L’étude a été lancée les 22 et 23 juillet derniers avec l’installation de ces 21 stations météo dans sept espaces verts de la capitale: le square Montholon (9e), le parc Monceau (8e), le square Georges-Cain (3e), les Jardins de l’Atlantique (15e), le canal Saint-Martin (10e et 11e), le square René-Le Gall (13e) et, sur la Petite ceinture, une ancienne voie de chemin de fer près de Balard (15e). «Trois stations ont été installées pour chaque parc, précise Marie Gantois, responsable du pôle climat et adaptation au changement climatique au sein de l’agence écologie urbaine de Paris. Un à l’intérieur du parc, un deuxième juste à côté et un troisième à environ 150 mètres de l’espace vert.»

Les mesures seront faites jusqu’à fin août et les résultats de l’analyse devraient être connus avant la fin de l’année. A quels résultats doit-on s’attendre? «Nous savons déjà que la chaleur ressentie est plus forte dans une rue entièrement minérale, sans aucune présence d’arbres, indique Marie Gantois. Nous nous attendons également dans cette étude à constater des différences de quelques dixièmes de degrés à quelques degrés d’un parc à l’autre, voire entre les stations météo d’un même parc.»

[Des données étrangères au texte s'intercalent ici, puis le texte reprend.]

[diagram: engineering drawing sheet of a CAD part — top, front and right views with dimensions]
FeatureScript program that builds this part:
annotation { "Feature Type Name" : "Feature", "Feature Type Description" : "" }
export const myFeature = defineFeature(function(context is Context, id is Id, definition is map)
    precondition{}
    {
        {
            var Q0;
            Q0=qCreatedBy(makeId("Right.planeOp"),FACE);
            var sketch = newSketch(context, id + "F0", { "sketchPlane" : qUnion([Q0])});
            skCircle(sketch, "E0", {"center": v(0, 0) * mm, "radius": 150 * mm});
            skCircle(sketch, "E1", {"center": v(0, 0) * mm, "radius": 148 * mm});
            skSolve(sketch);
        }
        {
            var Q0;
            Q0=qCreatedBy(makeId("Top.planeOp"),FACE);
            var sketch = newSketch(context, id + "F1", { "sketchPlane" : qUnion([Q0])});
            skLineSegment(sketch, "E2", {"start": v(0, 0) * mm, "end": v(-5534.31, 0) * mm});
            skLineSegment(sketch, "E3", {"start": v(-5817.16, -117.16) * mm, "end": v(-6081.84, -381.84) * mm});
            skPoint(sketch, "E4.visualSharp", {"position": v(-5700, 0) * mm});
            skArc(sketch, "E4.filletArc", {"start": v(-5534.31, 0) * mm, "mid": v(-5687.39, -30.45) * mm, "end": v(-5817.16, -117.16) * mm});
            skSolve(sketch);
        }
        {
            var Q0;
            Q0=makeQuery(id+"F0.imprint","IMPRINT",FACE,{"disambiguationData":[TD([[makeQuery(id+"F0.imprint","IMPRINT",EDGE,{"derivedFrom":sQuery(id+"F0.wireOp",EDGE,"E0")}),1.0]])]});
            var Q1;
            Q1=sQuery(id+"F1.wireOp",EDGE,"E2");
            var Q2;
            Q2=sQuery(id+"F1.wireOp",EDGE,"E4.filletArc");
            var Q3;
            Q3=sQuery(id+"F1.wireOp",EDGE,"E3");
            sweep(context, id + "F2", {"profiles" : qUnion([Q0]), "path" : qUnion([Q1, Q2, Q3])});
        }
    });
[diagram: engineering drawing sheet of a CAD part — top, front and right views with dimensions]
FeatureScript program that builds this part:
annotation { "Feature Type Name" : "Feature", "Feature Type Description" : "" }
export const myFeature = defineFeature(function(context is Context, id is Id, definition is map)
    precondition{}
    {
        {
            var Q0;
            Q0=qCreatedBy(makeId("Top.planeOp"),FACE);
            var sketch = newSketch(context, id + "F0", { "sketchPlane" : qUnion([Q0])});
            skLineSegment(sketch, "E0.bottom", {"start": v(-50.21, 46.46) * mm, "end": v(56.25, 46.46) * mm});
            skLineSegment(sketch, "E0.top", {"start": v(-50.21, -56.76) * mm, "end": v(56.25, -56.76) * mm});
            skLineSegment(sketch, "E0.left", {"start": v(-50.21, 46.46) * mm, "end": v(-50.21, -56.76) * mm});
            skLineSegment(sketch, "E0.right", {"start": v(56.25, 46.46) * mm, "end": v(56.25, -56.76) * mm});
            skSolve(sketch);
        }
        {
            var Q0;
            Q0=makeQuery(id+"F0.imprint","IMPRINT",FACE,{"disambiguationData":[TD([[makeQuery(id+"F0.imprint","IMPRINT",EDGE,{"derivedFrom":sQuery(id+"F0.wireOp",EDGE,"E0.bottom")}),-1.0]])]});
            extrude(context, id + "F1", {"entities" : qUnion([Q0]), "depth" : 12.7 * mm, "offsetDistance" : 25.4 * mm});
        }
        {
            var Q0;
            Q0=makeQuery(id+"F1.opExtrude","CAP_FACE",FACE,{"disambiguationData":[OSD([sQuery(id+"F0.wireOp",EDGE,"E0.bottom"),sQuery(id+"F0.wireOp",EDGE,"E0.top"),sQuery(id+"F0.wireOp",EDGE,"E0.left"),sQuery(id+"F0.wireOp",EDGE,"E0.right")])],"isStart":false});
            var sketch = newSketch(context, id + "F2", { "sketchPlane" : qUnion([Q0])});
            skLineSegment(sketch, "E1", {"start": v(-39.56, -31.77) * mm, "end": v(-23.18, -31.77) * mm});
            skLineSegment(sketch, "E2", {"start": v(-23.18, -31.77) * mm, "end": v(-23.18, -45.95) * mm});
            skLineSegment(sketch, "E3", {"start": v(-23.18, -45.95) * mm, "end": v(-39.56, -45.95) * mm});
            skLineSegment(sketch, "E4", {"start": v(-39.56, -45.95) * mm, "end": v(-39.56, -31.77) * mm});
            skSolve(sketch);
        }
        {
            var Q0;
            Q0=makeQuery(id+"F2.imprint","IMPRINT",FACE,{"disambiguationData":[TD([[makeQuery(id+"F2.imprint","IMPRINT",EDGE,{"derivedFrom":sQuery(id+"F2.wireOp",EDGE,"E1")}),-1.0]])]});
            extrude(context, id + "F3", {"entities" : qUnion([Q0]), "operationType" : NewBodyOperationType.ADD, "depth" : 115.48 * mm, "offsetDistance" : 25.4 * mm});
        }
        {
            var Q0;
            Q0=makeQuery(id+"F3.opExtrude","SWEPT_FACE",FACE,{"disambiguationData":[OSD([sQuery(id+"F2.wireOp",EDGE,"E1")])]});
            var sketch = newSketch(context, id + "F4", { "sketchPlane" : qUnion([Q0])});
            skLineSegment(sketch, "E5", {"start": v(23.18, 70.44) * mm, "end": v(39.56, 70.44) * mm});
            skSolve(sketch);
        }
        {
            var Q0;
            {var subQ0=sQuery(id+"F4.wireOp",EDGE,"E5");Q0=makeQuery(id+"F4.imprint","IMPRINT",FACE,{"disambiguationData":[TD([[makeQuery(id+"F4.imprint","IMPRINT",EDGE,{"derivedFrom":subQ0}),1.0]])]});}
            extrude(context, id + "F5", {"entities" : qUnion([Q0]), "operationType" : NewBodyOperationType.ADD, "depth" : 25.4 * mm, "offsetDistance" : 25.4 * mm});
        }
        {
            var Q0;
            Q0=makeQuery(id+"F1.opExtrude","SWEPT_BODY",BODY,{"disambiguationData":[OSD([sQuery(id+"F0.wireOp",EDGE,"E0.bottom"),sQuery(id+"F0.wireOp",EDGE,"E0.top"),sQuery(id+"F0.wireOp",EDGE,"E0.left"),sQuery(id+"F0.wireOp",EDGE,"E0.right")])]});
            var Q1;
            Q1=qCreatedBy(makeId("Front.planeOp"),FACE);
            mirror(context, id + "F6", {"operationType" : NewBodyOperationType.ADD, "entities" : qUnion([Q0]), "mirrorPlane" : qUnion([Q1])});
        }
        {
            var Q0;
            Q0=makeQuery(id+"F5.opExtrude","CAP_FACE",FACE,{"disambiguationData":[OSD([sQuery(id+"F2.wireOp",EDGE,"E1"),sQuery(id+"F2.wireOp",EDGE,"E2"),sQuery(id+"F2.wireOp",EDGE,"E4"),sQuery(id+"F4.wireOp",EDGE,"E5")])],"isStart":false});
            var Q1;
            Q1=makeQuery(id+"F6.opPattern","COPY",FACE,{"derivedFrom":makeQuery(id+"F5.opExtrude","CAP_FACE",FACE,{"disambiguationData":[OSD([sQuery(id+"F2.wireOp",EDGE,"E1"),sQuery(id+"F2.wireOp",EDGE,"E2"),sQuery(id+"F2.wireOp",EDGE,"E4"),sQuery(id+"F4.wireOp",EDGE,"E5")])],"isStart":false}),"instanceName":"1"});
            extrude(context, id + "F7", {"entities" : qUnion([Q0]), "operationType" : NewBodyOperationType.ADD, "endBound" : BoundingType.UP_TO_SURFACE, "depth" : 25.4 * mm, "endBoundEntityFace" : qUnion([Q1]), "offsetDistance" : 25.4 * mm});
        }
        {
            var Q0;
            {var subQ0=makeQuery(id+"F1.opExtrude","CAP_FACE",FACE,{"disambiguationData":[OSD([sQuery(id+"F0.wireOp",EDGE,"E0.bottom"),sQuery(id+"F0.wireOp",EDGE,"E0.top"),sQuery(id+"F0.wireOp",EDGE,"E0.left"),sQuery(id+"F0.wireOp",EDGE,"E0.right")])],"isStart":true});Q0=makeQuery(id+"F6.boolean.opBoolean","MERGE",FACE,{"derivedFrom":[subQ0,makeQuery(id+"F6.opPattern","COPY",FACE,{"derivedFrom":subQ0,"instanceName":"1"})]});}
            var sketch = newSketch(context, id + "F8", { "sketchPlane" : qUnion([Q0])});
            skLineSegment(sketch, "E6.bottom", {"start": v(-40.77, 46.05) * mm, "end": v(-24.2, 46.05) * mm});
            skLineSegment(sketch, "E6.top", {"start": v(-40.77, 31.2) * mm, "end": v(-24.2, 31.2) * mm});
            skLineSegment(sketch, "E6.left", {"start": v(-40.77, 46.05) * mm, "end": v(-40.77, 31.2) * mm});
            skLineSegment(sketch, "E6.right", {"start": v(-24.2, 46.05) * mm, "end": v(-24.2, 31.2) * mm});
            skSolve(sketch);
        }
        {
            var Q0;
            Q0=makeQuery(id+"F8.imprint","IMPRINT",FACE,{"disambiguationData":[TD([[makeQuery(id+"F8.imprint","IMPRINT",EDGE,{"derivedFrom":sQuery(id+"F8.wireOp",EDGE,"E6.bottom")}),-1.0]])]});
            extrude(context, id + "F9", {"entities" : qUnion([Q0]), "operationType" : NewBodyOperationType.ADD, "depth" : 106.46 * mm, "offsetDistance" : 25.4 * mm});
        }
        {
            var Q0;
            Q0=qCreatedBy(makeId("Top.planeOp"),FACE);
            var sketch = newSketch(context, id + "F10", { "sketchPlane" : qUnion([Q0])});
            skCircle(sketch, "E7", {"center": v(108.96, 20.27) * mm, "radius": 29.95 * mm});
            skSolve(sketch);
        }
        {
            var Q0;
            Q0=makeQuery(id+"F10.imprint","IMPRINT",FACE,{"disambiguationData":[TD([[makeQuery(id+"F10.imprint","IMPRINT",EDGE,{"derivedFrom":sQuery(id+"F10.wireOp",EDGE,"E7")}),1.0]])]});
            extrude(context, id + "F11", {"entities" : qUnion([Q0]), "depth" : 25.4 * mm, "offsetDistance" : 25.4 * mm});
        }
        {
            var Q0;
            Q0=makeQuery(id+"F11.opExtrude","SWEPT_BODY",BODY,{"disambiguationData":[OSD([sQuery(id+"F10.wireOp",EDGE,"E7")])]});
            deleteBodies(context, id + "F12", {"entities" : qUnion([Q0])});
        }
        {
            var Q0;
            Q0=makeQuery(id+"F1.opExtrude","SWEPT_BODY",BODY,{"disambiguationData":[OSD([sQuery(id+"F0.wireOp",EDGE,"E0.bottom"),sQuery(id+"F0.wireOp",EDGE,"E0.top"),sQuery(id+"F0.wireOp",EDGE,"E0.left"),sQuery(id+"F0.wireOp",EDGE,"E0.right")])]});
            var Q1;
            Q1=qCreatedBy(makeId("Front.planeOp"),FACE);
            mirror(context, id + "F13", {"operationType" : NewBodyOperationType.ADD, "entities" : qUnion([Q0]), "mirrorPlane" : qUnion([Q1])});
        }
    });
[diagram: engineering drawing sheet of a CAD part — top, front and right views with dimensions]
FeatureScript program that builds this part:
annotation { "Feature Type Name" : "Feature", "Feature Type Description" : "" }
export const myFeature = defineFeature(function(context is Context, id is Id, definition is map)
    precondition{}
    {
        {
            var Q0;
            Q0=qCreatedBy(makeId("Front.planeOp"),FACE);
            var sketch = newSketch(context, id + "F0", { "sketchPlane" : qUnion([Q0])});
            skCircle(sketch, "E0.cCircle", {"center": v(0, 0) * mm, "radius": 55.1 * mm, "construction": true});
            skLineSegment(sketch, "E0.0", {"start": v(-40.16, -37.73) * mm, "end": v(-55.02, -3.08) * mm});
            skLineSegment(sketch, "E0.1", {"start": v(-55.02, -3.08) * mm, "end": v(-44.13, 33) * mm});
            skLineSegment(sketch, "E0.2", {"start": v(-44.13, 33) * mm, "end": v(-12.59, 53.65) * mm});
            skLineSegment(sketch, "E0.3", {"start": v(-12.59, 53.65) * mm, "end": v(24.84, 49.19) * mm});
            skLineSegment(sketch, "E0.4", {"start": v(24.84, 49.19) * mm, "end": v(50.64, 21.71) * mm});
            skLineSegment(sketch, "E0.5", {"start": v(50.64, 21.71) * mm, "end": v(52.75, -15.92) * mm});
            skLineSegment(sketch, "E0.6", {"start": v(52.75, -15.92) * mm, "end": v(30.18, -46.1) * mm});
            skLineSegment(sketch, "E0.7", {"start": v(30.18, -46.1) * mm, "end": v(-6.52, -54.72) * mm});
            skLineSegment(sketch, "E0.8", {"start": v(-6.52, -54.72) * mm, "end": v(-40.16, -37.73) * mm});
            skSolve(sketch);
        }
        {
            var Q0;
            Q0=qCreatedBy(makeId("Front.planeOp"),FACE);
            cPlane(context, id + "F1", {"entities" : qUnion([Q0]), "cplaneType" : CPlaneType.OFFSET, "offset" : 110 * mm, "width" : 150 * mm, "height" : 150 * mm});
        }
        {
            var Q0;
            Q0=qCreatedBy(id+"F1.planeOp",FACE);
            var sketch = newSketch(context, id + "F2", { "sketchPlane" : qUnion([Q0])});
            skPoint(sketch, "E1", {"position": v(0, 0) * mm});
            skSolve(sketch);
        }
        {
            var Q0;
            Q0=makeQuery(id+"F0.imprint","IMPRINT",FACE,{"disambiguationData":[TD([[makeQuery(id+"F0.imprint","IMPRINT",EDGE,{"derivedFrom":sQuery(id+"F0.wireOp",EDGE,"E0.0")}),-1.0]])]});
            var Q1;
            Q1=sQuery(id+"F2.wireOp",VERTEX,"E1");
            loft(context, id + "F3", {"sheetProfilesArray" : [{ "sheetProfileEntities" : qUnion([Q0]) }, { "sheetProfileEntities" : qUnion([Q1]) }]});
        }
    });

Déterminer les configurations d’espaces verts les plus rafraîchissants

L’objectif de l’étude est de mesurer le confort thermique ressenti dans les parcs de la ville alors que la nouvelle équipe municipale s’est engagée au cours du mandat à végétaliser 100 hectares de toitures, à planter 20.000 arbres, à ouvrir 30 nouveaux hectares de parcs aux Parisiens et à végétaliser 200 nouveaux lieux de proximité. «Mais l’étude cherchera aussi à déterminer les configurations d’espaces verts les plus rafraîchissants et ceux qui permettent de réduire au mieux l’effet d’îlot de chaleur en ville», poursuit Marie Gantois.

Une autre étude est menée en parallèle dans les espaces verts de Paris, cette fois-ci pour mesurer les effets bénéfiques des végétaux sur le bruit.